Text shown below:

Such a system has been demonstrated to work in practice and provides valuable and auditable qualitative assessment on these articles whilst removing the delay and the selection, and we hope and expect other groups will operate similar services. Open peer review can also provide a valuable new qualitative metric, where the peer reviewer’s name and what they said about an article could be used in grant reports, and grant and job applications. Furthermore, such a system is considerably cheaper than the current traditional publishing system (either subscription fees or gold open access charges, not to mention removing double dipping).
Call to action
We propose that a series of experiments should now be conducted by the science community where this approach is operated as a service on behalf of funders, institutions and researchers to test how well it fulfils the needs of biomedical science and how well it can accelerate scientific progress for the benefit of researchers, stakeholders in research, and society at large. There will no doubt be problems identified along the way that we have not yet foreseen, but only by conducting some experiments, can we discover these issues and work to identify the best approaches to address them.
Conflict of interest statement
Vitek Tracz is the Chairman and founder of F1000, and Rebecca Lawrence is the Managing Director of F1000, which comprise of F1000Research, F1000Workspace and F1000Prime.
Bibliography
- Tracz V, Lawrence R. Towards an open science publishing platform [version 1; referees: awaiting peer review]. F1000Res. 2016 Feb 3;5:130.

End of Text shown.
Given entries below:

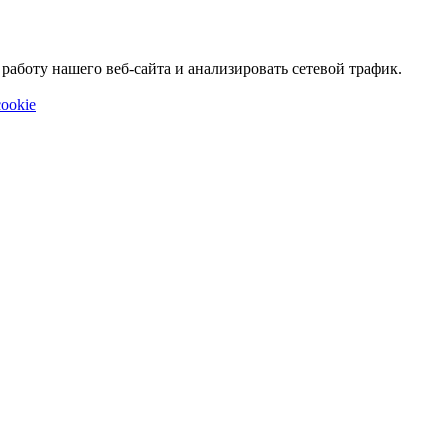
аботу нашего веб-сайта и анализировать сетевой трафик.
ookie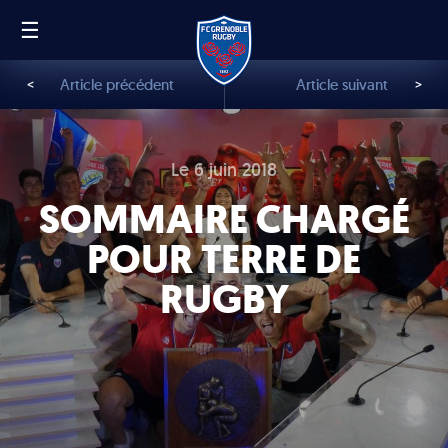
☰
FR
EN
<
Article précédent
Article suivant
>
Le 6 juin 2018
SOMMAIRE CHARGÉ
POUR TERRE DE
RUGBY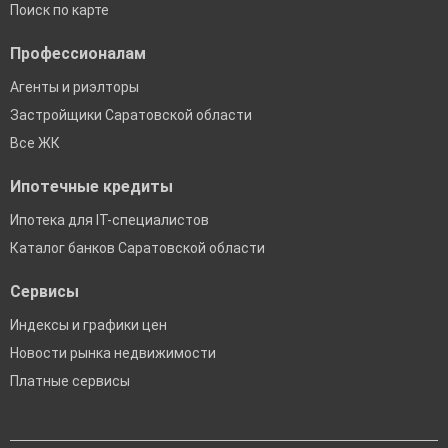
Поиск по карте
Профессионалам
Агенты и риэлторы
Застройщики Саратовской области
Все ЖК
Ипотечные кредиты
Ипотека для IT-специалистов
Каталог банков Саратовской области
Сервисы
Индексы и графики цен
Новости рынка недвижимости
Платные сервисы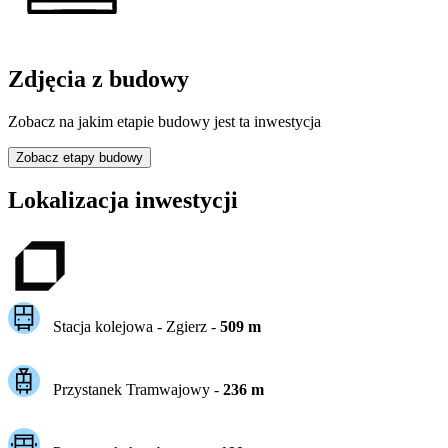
Zdjęcia z budowy
Zobacz na jakim etapie budowy jest ta inwestycja
Zobacz etapy budowy
Lokalizacja inwestycji
Stacja kolejowa -
Zgierz
-
509
m
Przystanek Tramwajowy
-
236
m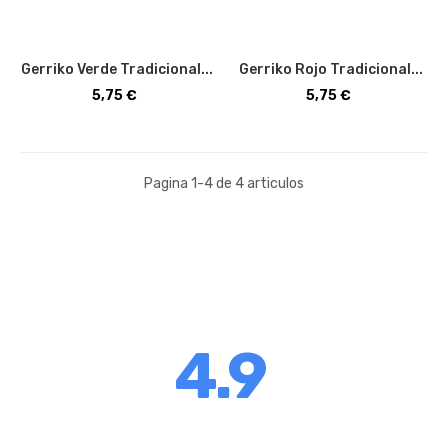
Gerriko Verde Tradicional...
Gerriko Rojo Tradicional...
Precio
Precio
5,75 €
5,75 €
Pagina 1-4 de 4 articulos
4.9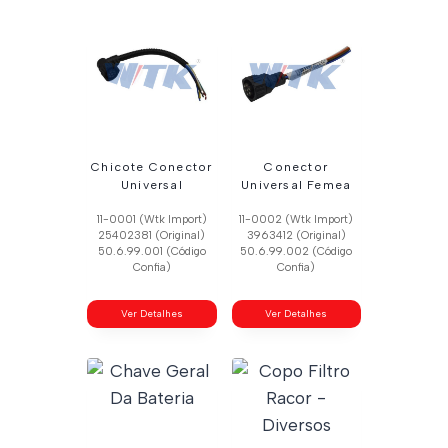
Chicote Conector
Conector
Universal
Universal Femea
11-0001 (Wtk Import)
11-0002 (Wtk Import)
25402381 (Original)
3963412 (Original)
50.6.99.001 (Código
50.6.99.002 (Código
Confia)
Confia)
Ver Detalhes
Ver Detalhes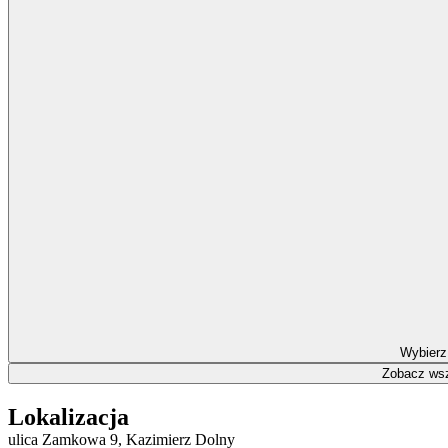
Wybierz
Zobacz wsz
Lokalizacja
ulica Zamkowa 9, Kazimierz Dolny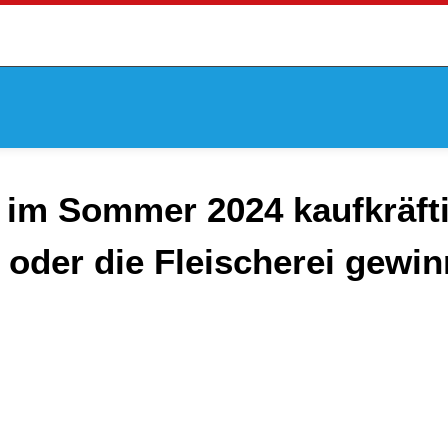
m Sommer 2024 kaufkräfti
 oder die Fleischerei gewin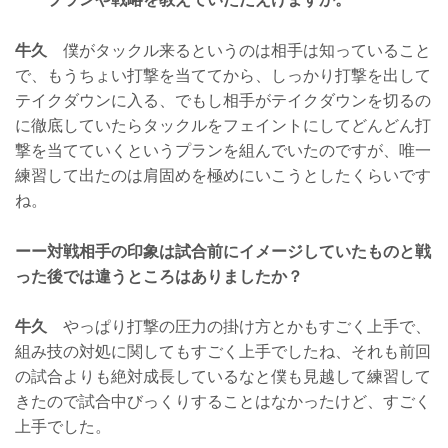
牛久
僕がタックル来るというのは相手は知っていること
で、もうちょい打撃を当ててから、しっかり打撃を出して
テイクダウンに入る、でもし相手がテイクダウンを切るの
に徹底していたらタックルをフェイントにしてどんどん打
撃を当てていくというプランを組んでいたのですが、唯一
練習して出たのは肩固めを極めにいこうとしたくらいです
ね。
ーー対戦相手の印象は試合前にイメージしていたものと戦
った後では違うところはありましたか？
牛久
やっぱり打撃の圧力の掛け方とかもすごく上手で、
組み技の対処に関してもすごく上手でしたね、それも前回
の試合よりも絶対成長しているなと僕も見越して練習して
きたので試合中びっくりすることはなかったけど、すごく
上手でした。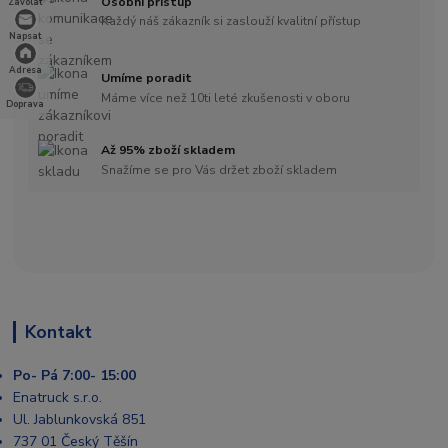
Osobní přístup
Zavolat
Každý náš zákazník si zaslouží kvalitní přístup
Napsat
Adresa
Umíme poradit
Máme více než 10ti leté zkušenosti v oboru
Doprava
Až 95% zboží skladem
Snažíme se pro Vás držet zboží skladem
Kontakt
Po- Pá 7:00- 15:00
Enatruck s.r.o.
Ul. Jablunkovská 851
737 01 Český Těšín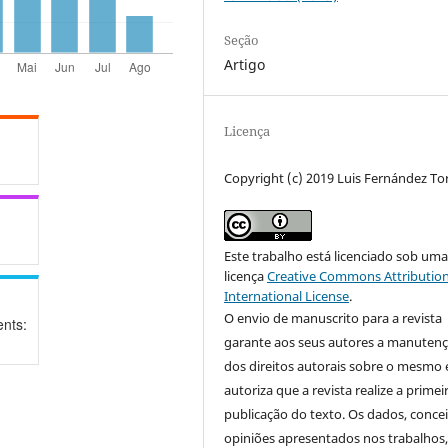
Seção
Artigo
Licença
Copyright (c) 2019 Luis Fernández To
Este trabalho está licenciado sob um
licença
Creative Commons Attribution
International License
.
O envio de manuscrito para a revista
nts:
garante aos seus autores a manuten
dos direitos autorais sobre o mesmo 
autoriza que a revista realize a primei
publicação do texto. Os dados, concei
opiniões apresentados nos trabalhos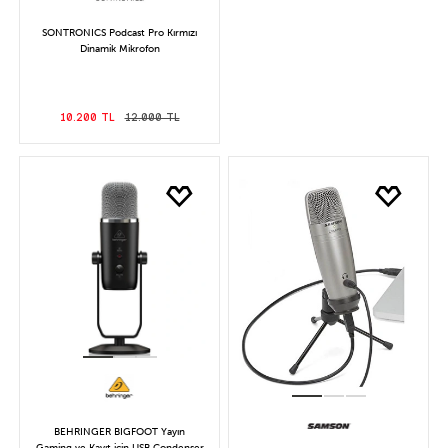
SONTRONICS Podcast Pro Kırmızı
Dinamik Mikrofon
10.200 TL
12.000 TL
BEHRINGER BIGFOOT Yayın
Gaming ve Kayıt için USB Condenser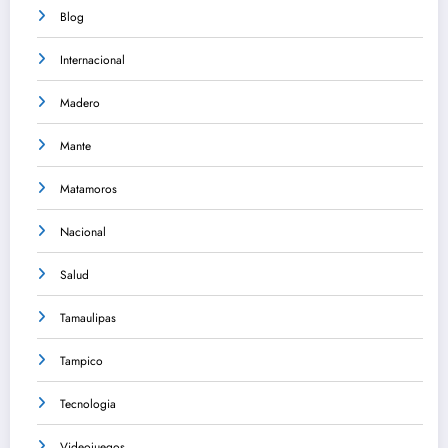
Blog
Internacional
Madero
Mante
Matamoros
Nacional
Salud
Tamaulipas
Tampico
Tecnologia
Videojuegos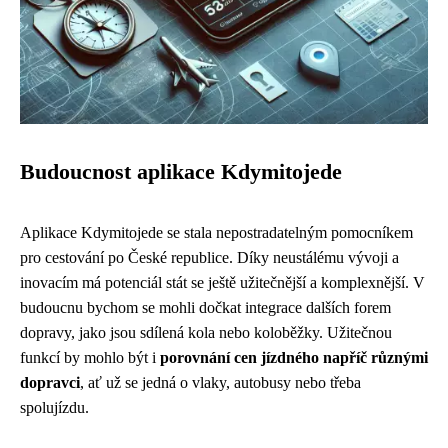
Budoucnost aplikace Kdymitojede
Aplikace Kdymitojede se stala nepostradatelným pomocníkem
pro cestování po České republice. Díky neustálému vývoji a
inovacím má ​​potenciál stát se ještě užitečnější a komplexnější. V
budoucnu bychom se mohli dočkat integrace dalších forem
dopravy, jako jsou sdílená kola nebo koloběžky. Užitečnou
funkcí by mohlo být i
porovnání cen jízdného napříč různými
dopravci
, ať už se jedná o vlaky, autobusy nebo třeba
spolujízdu.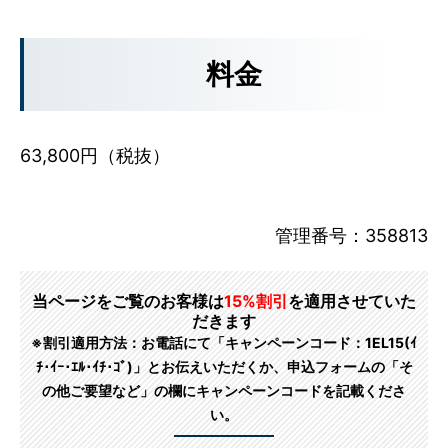
料金
63,800円（税抜）
管理番号：358813
当ページをご覧のお客様は
15%割引
を適用させていた
だきます
※割引適用方法：お電話にて「キャンペーンコード：1EL15(ｲ
ﾁ･ｲｰ･ｴﾙ･ｲﾁ･ｺﾞ)」とお伝えいただくか、申込フォームの「そ
の他ご要望など」の欄にキャンペーンコードを記載くださ
い。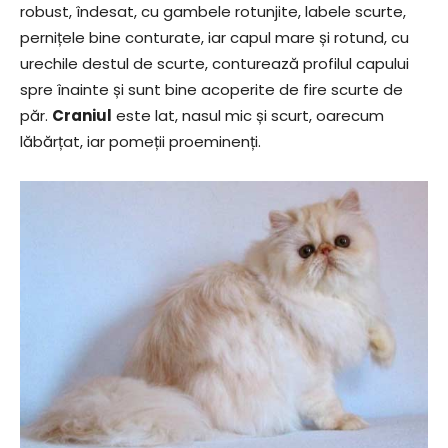
robust, îndesat, cu gambele rotunjite, labele scurte,
pernițele bine conturate, iar capul mare și rotund, cu
urechile destul de scurte, conturează profilul capului
spre înainte și sunt bine acoperite de fire scurte de
păr.
Craniul
este lat, nasul mic și scurt, oarecum
lăbărțat, iar pomeții proeminenți.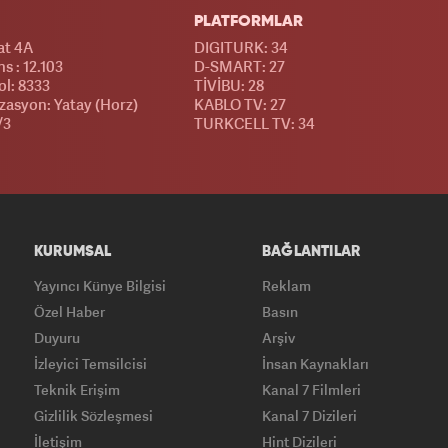
PLATFORMLAR
at 4A
DIGITURK: 34
s : 12.103
D-SMART: 27
l: 8333
TİVİBU: 28
izasyon: Yatay (Horz)
KABLO TV: 27
/3
TURKCELL TV: 34
KURUMSAL
BAĞLANTILAR
Yayıncı Künye Bilgisi
Reklam
Özel Haber
Basın
Duyuru
Arşiv
İzleyici Temsilcisi
İnsan Kaynakları
Teknik Erişim
Kanal 7 Filmleri
Gizlilik Sözleşmesi
Kanal 7 Dizileri
İletişim
Hint Dizileri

End of Given entries.

● **List of tasks**:
1) Answer these questions using the text on open science publishing.
(a) What position does Rebecca Lawrence hold at F1000?
(b) On whose behalf do the authors propose the approach be operated as a service?
(c) Which three parts make up F1000?
2) Return, word for word, everything in the text on open science publishing from "Such a system has" down to "removing double dipping).".
This material has no connection to the text.

● **Outputs in order**:
1)
(a) Managing Director
(b) Funders, institutions and researchers
(c) F1000Research, F1000Workspace and F1000Prime

2)
Such a system has been demonstrated to work in practice and provides valuable and auditable qualitative assessment on these articles whilst removing the delay and the selection, and we hope and expect other groups will operate similar services. Open peer review can also provide a valuable new qualitative metric, where the peer reviewer’s name and what they said about an article could be used in grant reports, and grant and job applications. Furthermore, such a system is considerably cheaper than the current traditional publishing system (either subscription fees or gold open access charges, not to mention removing double dipping).